Measurement of covariates for all participants in a large cohort study can be too expensive or impractical. In a case–cohort design, covariates are measured in a subcohort (often a random sample of the larger cohort) and in some or all cases. This design can be more efficient and flexible than a nested case–control study. Such studies used to estimate exposure–disease associations will also likely include prognostic covariates and confounders.

Cox proportional hazards models can be used to estimate hazard ratios via one of several weighting methods. These methods produce a pseudo-partial likelihood used for estimation. Standard errors based on the naïve variance estimator (the inverse of the information matrix) overestimate the precision of these estimators. Several methods for variance estimation have been proposed including asymptotic and robust (approximate jackknife) estimators. These two methods use the dfbeta residuals which are calculated from the information and score matrices and approximate the influence of an observation on parameter estimates.
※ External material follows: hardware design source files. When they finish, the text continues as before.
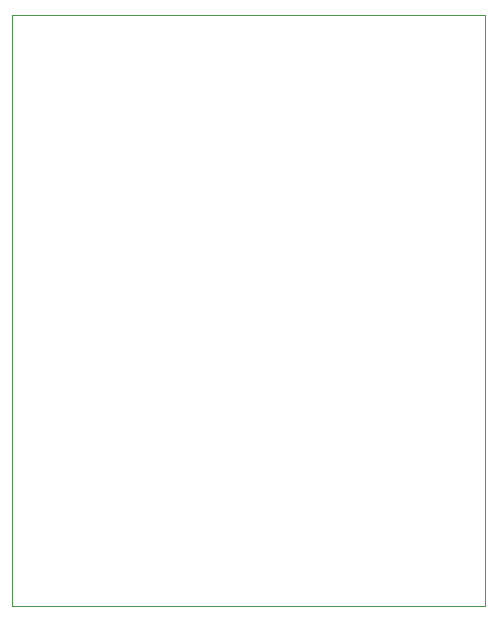
<source format=gbr>
%TF.GenerationSoftware,KiCad,Pcbnew,8.0.2*%
%TF.CreationDate,2024-06-08T00:27:39-04:00*%
%TF.ProjectId,EIS Board,45495320-426f-4617-9264-2e6b69636164,rev?*%
%TF.SameCoordinates,Original*%
%TF.FileFunction,Profile,NP*%
%FSLAX46Y46*%
G04 Gerber Fmt 4.6, Leading zero omitted, Abs format (unit mm)*
G04 Created by KiCad (PCBNEW 8.0.2) date 2024-06-08 00:27:39*
%MOMM*%
%LPD*%
G01*
G04 APERTURE LIST*
%TA.AperFunction,Profile*%
%ADD10C,0.050000*%
%TD*%
G04 APERTURE END LIST*
D10*
X100000000Y-50000000D02*
X140000000Y-50000000D01*
X140000000Y-100000000D01*
X100000000Y-100000000D01*
X100000000Y-50000000D01*
M02*

</source>
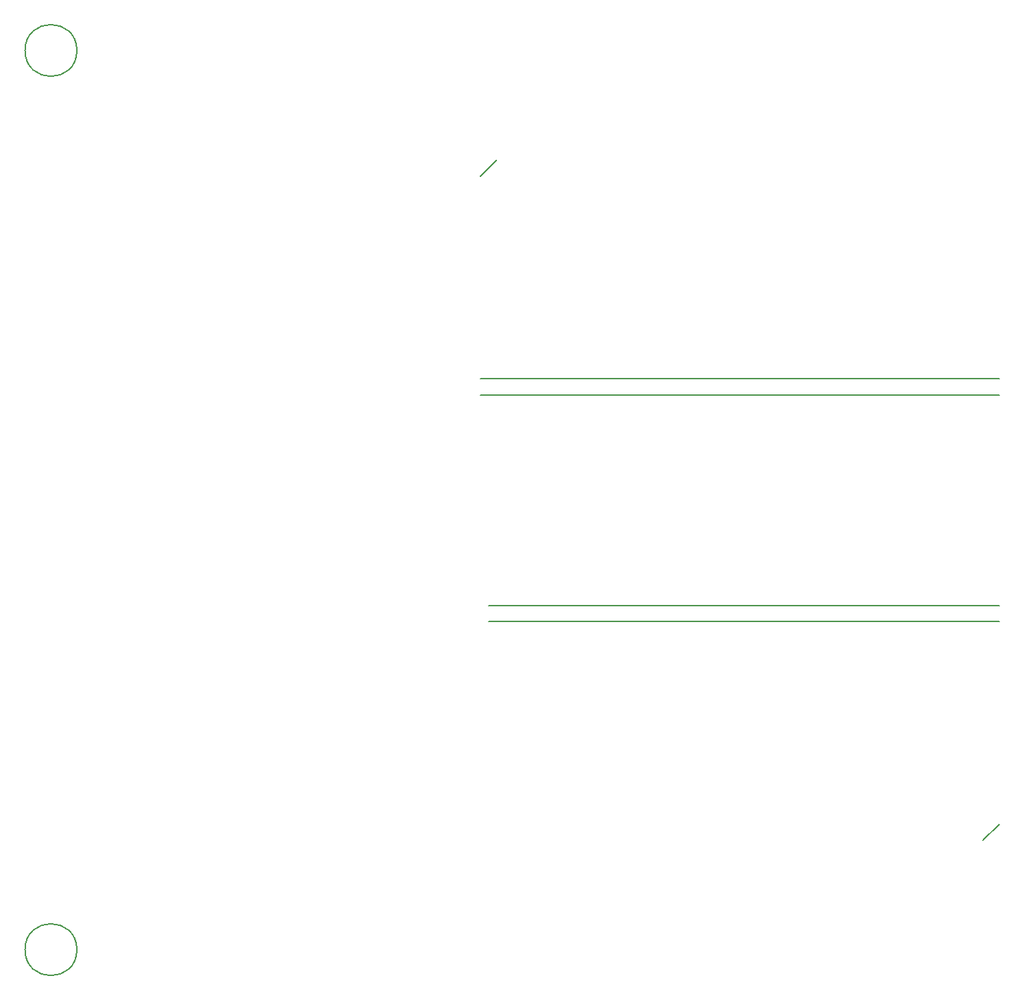
<source format=gbr>
%TF.GenerationSoftware,KiCad,Pcbnew,8.0.7*%
%TF.CreationDate,2025-02-21T11:32:42+13:00*%
%TF.ProjectId,JVCard,4a564361-7264-42e6-9b69-6361645f7063,rev?*%
%TF.SameCoordinates,Original*%
%TF.FileFunction,Other,Comment*%
%FSLAX46Y46*%
G04 Gerber Fmt 4.6, Leading zero omitted, Abs format (unit mm)*
G04 Created by KiCad (PCBNEW 8.0.7) date 2025-02-21 11:32:42*
%MOMM*%
%LPD*%
G01*
G04 APERTURE LIST*
%ADD10C,0.150000*%
G04 APERTURE END LIST*
D10*
X2000000Y-13000000D02*
X-61000000Y-13000000D01*
X-61000000Y-15000000D02*
X2000000Y-15000000D01*
X2000000Y13000000D02*
X-62000000Y13000000D01*
X-62000000Y15000000D02*
X2000000Y15000000D01*
X-62000000Y40000000D02*
X-60000000Y42000000D01*
X2000000Y-40000000D02*
X0Y-42000000D01*
%TO.C,H2*%
X-111800000Y55500000D02*
G75*
G02*
X-118200000Y55500000I-3200000J0D01*
G01*
X-118200000Y55500000D02*
G75*
G02*
X-111800000Y55500000I3200000J0D01*
G01*
%TO.C,H1*%
X-111800000Y-55500000D02*
G75*
G02*
X-118200000Y-55500000I-3200000J0D01*
G01*
X-118200000Y-55500000D02*
G75*
G02*
X-111800000Y-55500000I3200000J0D01*
G01*
%TD*%
M02*

</source>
Using simulations, we investigate the performance of hazard ratio estimators and standard errors derived from the asymptotic and robust variance estimators for different sample sizes and covariate patterns. We consider a range of sample sizes for the subcohort and number of cases that emulate real study designs. Covariates that are independent of exposure and covariates that confound the exposure–disease association are examined. We demonstrate some substantial bias of the standard errors estimated by these methods when adjusting for highly prognostic covariates in scenarios with a small subcohort sample size. We explore alternative approaches to calculating standard errors in case–cohort studies and make recommendations for the planning and analysis of future studies.